Olga was there. It would have been a pleasure to see her again if Olga had been in the mood. But the blowpipes made in China had got lost between Shanghai and Douala. The arrows had got there safely, but Olga had been thrown by the behaviour of the customs officers at Douala. At first the blowpipes were regarded as weapons of mass destruction, and their container was held up; then they had never arrived; then the parcel was definitely there, but it wasn’t a parcel of blowpipes; in any case she had to pay through the nose to get them cleared. Olga had decided to commission a local artisan to make two hundred blowpipes out of softwood; after all, there was no shortage of wood. On the other hand, around there they only knew how to make machetes and assegais; she had to do drawings and calculate the right dimensions. One by one, the local artisan made them. His name was Ignatius; he was up to one hundred and eighty. The whole village was in training, the two hundred extras, almost all the men, and the women when they didn’t have something better to do. There were plastic arrows all over the ground, everywhere.

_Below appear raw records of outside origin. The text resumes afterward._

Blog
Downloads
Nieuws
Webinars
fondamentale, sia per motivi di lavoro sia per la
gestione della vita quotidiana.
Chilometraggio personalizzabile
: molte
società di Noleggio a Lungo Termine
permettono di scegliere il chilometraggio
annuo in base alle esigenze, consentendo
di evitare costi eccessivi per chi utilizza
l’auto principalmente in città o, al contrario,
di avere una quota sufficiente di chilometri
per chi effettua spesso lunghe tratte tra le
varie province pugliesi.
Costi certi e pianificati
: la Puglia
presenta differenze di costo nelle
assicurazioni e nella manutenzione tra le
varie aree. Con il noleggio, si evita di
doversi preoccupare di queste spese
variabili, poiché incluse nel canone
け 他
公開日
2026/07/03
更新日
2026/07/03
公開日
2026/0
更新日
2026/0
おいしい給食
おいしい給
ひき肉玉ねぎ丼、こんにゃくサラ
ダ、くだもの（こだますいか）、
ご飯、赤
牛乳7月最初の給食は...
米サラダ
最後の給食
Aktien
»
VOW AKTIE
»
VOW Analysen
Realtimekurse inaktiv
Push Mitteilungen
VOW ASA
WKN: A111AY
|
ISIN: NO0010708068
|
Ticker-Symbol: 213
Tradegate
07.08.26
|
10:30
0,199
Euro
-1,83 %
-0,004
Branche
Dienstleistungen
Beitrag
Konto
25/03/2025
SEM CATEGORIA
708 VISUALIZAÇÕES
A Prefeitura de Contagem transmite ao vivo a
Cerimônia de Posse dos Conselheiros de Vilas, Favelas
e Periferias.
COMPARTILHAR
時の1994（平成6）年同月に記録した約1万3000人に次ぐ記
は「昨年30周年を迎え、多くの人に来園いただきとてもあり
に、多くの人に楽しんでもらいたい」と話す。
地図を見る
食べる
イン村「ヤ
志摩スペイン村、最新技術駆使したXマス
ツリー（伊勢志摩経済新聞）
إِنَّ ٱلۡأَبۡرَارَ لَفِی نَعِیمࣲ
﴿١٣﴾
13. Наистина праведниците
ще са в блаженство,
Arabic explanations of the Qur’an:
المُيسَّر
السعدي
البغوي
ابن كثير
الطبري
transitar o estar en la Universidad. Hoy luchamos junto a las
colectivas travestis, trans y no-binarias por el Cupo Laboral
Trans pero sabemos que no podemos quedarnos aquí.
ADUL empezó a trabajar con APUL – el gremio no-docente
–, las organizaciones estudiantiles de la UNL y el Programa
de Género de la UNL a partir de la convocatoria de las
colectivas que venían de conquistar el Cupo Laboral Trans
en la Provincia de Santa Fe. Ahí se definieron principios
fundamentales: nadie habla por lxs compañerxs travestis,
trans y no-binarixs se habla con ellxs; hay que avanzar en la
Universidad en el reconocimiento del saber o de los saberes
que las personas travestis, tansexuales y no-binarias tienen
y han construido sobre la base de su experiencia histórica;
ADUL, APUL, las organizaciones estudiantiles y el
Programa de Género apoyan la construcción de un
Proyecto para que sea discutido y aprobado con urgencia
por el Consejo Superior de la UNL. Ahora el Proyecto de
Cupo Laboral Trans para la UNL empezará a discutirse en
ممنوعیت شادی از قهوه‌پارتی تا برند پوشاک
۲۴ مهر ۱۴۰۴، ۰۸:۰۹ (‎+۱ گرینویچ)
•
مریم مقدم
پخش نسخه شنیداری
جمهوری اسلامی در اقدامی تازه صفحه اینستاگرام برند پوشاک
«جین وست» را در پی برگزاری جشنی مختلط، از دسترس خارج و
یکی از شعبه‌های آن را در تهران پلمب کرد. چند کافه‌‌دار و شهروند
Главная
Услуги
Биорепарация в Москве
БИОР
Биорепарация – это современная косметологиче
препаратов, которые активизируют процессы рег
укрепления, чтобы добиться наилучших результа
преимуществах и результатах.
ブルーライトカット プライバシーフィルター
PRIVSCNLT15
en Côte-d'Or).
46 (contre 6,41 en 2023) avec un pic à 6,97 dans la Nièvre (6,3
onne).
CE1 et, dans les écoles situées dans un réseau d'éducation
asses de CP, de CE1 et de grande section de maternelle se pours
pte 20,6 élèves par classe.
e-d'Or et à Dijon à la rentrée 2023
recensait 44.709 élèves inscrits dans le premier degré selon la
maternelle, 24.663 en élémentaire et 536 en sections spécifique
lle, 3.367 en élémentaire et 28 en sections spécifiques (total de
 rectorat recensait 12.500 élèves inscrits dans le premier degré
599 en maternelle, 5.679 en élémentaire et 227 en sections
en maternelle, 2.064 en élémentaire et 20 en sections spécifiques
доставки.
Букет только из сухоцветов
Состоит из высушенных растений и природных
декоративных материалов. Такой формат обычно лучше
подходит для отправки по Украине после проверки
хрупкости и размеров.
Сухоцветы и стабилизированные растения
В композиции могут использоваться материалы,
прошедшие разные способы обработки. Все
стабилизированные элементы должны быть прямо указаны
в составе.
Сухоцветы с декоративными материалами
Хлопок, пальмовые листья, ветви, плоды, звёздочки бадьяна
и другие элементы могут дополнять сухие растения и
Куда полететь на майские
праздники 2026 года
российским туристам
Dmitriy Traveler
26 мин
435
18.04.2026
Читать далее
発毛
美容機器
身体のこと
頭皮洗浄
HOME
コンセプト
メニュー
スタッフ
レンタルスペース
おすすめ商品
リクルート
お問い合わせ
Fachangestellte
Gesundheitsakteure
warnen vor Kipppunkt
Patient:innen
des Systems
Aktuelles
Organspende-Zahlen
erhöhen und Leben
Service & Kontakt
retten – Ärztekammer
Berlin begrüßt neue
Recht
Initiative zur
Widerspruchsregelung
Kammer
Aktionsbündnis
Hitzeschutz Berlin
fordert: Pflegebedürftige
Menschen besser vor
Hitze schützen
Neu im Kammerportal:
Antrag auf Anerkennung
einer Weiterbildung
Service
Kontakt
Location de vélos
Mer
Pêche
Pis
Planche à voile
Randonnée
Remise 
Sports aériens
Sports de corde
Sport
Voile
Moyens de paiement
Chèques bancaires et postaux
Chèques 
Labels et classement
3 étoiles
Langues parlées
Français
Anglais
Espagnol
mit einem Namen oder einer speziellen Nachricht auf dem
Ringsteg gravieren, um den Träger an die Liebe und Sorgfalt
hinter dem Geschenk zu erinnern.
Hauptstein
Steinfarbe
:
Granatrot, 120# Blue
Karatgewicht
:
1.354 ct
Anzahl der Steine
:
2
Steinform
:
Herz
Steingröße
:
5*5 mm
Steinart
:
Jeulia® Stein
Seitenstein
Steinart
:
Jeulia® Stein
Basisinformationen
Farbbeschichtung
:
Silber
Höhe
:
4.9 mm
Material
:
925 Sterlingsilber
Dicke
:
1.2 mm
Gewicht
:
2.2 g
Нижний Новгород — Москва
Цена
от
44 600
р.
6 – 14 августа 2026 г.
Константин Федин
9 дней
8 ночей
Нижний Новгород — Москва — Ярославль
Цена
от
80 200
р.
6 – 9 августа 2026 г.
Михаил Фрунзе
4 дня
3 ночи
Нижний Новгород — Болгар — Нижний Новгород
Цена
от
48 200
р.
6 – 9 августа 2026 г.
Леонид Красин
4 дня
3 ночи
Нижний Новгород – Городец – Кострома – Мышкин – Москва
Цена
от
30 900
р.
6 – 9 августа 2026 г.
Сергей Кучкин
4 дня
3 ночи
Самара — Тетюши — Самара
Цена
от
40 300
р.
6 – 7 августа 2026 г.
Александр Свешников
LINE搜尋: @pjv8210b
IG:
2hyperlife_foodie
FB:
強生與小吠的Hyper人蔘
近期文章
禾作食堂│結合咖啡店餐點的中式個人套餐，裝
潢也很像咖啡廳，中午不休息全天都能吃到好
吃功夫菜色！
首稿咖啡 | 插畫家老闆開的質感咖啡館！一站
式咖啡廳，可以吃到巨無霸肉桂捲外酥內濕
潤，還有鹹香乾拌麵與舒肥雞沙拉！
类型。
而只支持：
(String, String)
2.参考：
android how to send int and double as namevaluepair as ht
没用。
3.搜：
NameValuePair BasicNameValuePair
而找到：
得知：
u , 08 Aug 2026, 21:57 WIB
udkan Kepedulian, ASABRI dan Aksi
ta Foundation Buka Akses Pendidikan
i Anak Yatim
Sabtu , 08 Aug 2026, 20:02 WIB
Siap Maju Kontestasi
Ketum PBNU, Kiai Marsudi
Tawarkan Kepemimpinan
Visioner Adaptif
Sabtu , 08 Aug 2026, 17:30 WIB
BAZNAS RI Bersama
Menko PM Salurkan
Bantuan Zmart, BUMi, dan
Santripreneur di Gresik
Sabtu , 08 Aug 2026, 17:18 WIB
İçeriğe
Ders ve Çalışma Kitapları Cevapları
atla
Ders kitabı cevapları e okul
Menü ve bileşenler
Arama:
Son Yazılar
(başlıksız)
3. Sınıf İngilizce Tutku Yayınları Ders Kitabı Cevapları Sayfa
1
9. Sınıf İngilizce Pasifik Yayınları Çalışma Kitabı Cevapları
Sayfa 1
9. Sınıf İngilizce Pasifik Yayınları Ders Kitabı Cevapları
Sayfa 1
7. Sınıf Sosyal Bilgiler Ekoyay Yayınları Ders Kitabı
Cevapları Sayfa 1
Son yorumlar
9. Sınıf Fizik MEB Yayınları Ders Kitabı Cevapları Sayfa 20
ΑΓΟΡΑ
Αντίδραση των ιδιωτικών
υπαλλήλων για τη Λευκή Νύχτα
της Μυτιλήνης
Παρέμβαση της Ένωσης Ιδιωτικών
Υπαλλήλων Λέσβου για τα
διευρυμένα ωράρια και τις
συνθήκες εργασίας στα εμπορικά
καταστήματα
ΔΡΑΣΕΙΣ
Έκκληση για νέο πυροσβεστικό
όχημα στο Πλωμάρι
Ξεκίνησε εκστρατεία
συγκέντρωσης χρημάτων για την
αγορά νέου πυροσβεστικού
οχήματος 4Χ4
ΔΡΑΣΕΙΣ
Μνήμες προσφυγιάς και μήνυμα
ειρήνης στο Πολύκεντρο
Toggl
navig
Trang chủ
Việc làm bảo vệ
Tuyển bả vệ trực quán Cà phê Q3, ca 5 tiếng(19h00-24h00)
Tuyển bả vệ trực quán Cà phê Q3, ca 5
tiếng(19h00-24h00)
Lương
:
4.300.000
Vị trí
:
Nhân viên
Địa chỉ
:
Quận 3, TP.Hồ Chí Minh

Solange was sitting in the shade of a frangipani tree, on a chair someone had brought there for her. She was sprinkling herself with a spray bottle of water. The legs of the chair were sinking into the ground. It was like a long siesta. She felt as if she was a germinating plant, her very cells proliferating. The ants were the only thing to watch out for; if an army of ants approached, she had to get out of their way. The ground was covered in dead leaves scattered with small beetles, and living creepers that she thought she could hear growing. She made herself shift around the shade’s compass in little jolts, just to get the heat moving.
She had visions of Kouhouesso: he appeared in apparitions, flashes. He was working. He was filming. Lights. Camera. Action. She found it difficult to take, difficult to believe; she was on a film shoot without acting, not knowing what to do with her hands, her eyes, her body, her thoughts. Something was hovering, like air turning solid. Everything was vibrating in blocks of heat. Everything was dripping; the whole world was perspiring. Here at the Equator, the belt around the Earth, it was like an attack of shingles that was slowly going around, via her, Solange, on her chair. An illness which, once it had come full circle, would destroy her. The Special Tropical Insect Screen was useless: she scratched herself. Blisters. Kouhouesso seemed impervious to uncertainty; he had gone into another zone, into fiction. Occasionally she caught his eye; she would have liked to get up and kiss him in front of everyone, but by the end of the day the chair legs had left deep, narrow holes in the ever-present humus, like those left by spider crabs.